Pour voir comment un fonds peut utiliser des produits dérivés, penchons-nous sur le FNB de revenu amélioré en actions Horizons HEX , un FNB d’actions canadiennes à grande capitalisation activement géré détenant un portefeuille équipondéré d’une trentaine de titres, avec en prime un petit peu de revenu supplémentaire. En plus de posséder ses actions dans les mêmes proportions, le gestionnaire de ce fonds vend des options d’achat sur toutes ces actions. Bien que cela limite leur potentiel haussier, les primes de revenu collectées de la vente des contrats d’option permettent au gestionnaire de rehausser les distributions de revenu du fonds.

L’utilisation de produits dérivés fait aussi partie de la structure même de ce qu’on appelle les FNB à effet de levier, qui s’en remettent à ces produits pour exécuter certaines stratégies parfois assez exotiques. Prenons par exemple le FNB BetaPro S&P/TSX 60 Baissier+ HXD , conçu pour fournir deux fois l’inverse du rendement quotidien de l’Indice S&P/TSX 60. Les jours où l’indice est à la baisse, le fonds vise à produire deux fois l’équivalent positif du rendement. Et les jours où l’indice est à la hausse, le fonds essuiera de grosses pertes. Ce FNB poursuit ses objectifs exclusivement par le truchement de produits dérivés comme les contrats à terme et les swaps, sans détenir le moindre titre figurant dans l’indice. Un FNB comme celui-là illustre les risques potentiels d’une stratégie à effet de levier de ce type, dans la mesure où un gain important de l’indice se traduirait par une perte deux fois plus grande pour l’investisseur. Il ne devrait être utilisé que par les négociateurs très actifs et ceux qui prévoient ou se prémunissent contre une chute à court terme de l’indice.

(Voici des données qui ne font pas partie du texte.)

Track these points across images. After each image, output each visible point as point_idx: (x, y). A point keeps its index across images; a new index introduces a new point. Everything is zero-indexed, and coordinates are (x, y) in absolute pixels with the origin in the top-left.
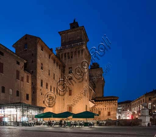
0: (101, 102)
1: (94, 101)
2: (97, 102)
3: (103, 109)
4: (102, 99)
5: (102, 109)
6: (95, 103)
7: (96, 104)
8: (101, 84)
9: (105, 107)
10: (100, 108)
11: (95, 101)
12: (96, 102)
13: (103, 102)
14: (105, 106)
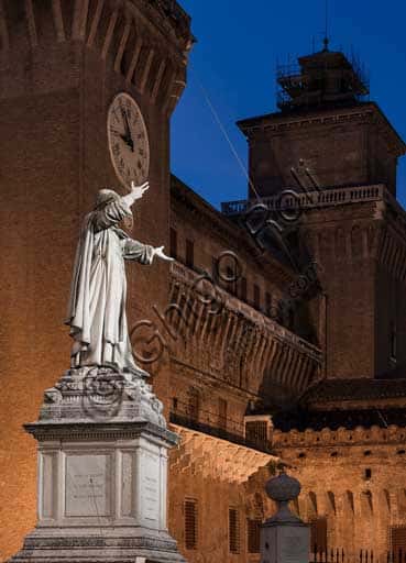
0: (326, 433)
1: (267, 418)
2: (294, 434)
3: (350, 495)
4: (365, 405)
5: (339, 500)
6: (276, 437)
7: (290, 454)
8: (366, 255)
9: (363, 485)
10: (318, 490)
11: (278, 425)
12: (285, 429)
13: (342, 433)
14: (368, 474)
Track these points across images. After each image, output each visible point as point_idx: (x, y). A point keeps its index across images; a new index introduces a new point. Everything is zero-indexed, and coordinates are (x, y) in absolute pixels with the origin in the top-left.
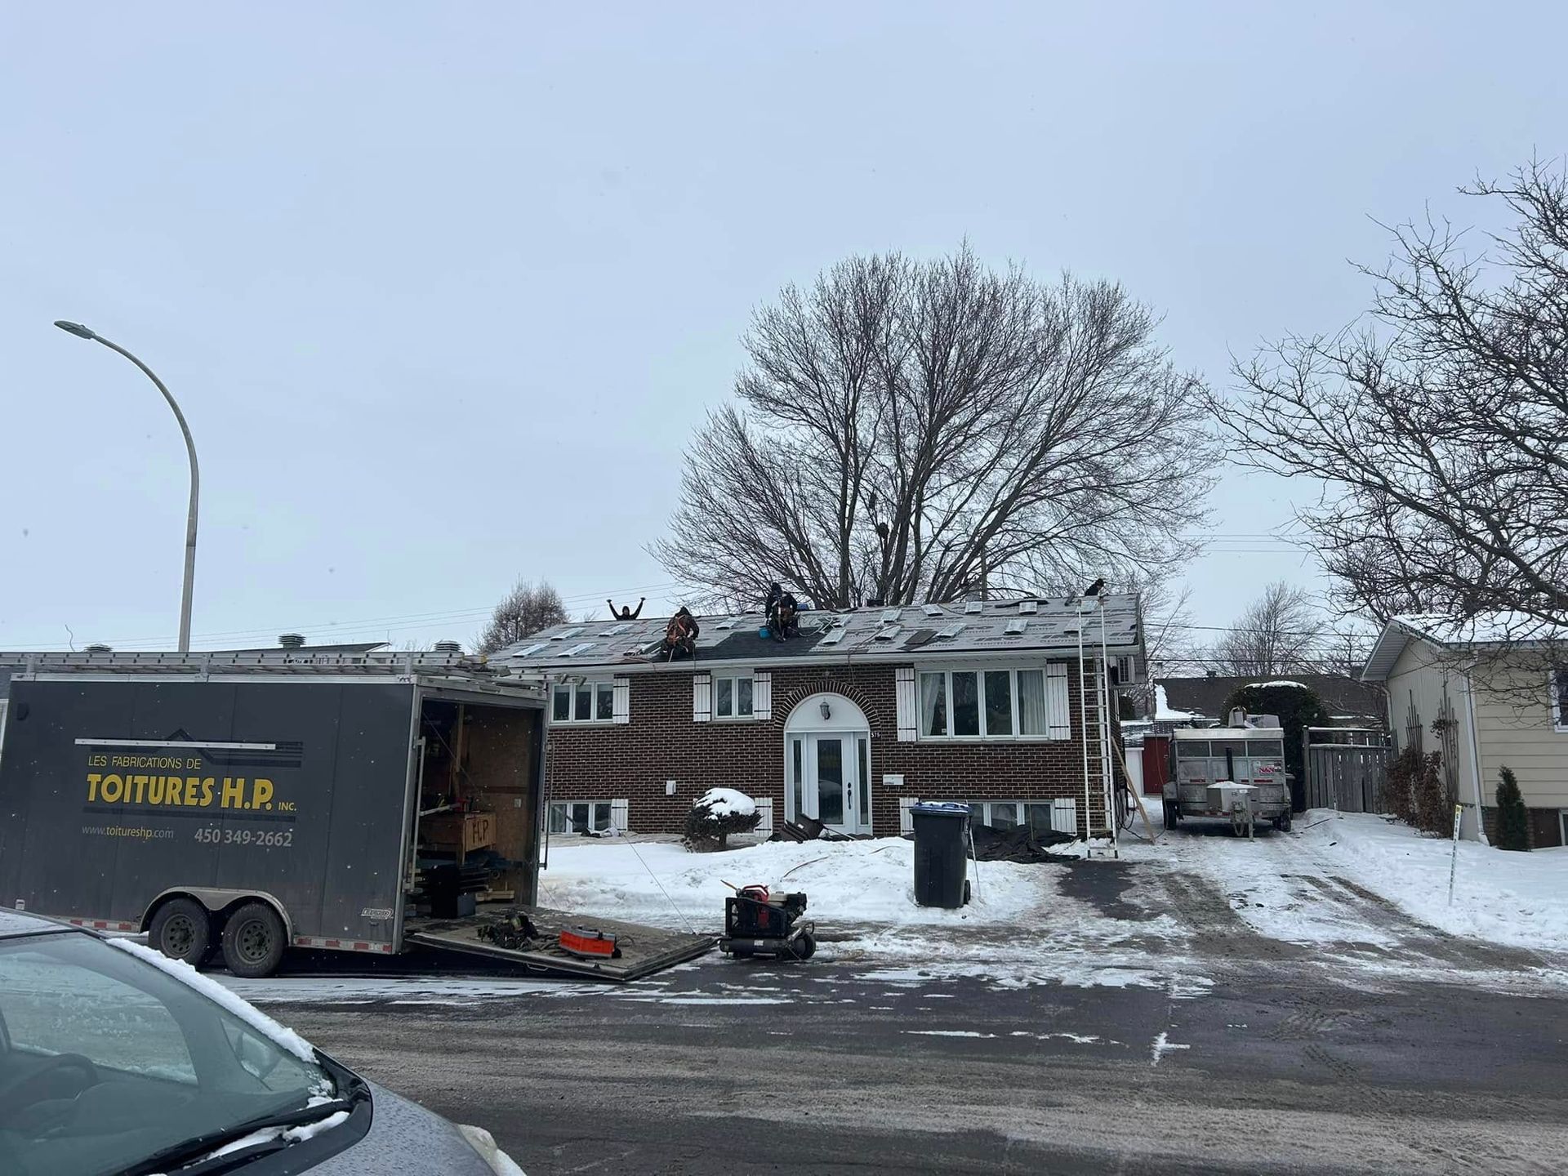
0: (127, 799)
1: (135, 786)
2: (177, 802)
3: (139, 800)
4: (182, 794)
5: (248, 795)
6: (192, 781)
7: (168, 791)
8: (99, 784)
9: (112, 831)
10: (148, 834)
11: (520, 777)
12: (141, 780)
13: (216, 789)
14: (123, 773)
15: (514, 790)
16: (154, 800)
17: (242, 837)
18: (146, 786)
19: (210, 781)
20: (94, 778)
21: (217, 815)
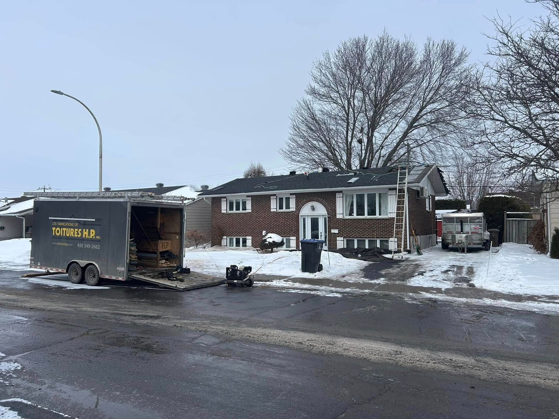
0: (61, 235)
1: (63, 231)
2: (73, 236)
3: (64, 235)
4: (74, 233)
5: (89, 235)
6: (76, 230)
7: (71, 233)
8: (55, 230)
9: (59, 244)
10: (67, 245)
11: (178, 230)
12: (65, 229)
13: (82, 232)
14: (61, 227)
15: (176, 233)
16: (68, 235)
17: (88, 246)
18: (66, 231)
19: (80, 230)
20: (54, 229)
21: (82, 240)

L’utilisation faite par certains fonds des produits dérivés rend la connaissance du fonctionnement de votre fonds d’autant plus importante. Si on les utilise judicieusement, ces produits peuvent contribuer à gérer le risque et à favoriser des stratégies de placement novatrices. Mais une utilisation irresponsable peut mener au désastre. En tant qu’investisseur, il vous appartient de comprendre le fonctionnement de votre fonds et de savoir si les produits dérivés s’inscrivent dans son approche. Et si vos sociétés de fonds sont réticentes à vous fournir cette information, vous avez parfaitement le droit de l’exiger.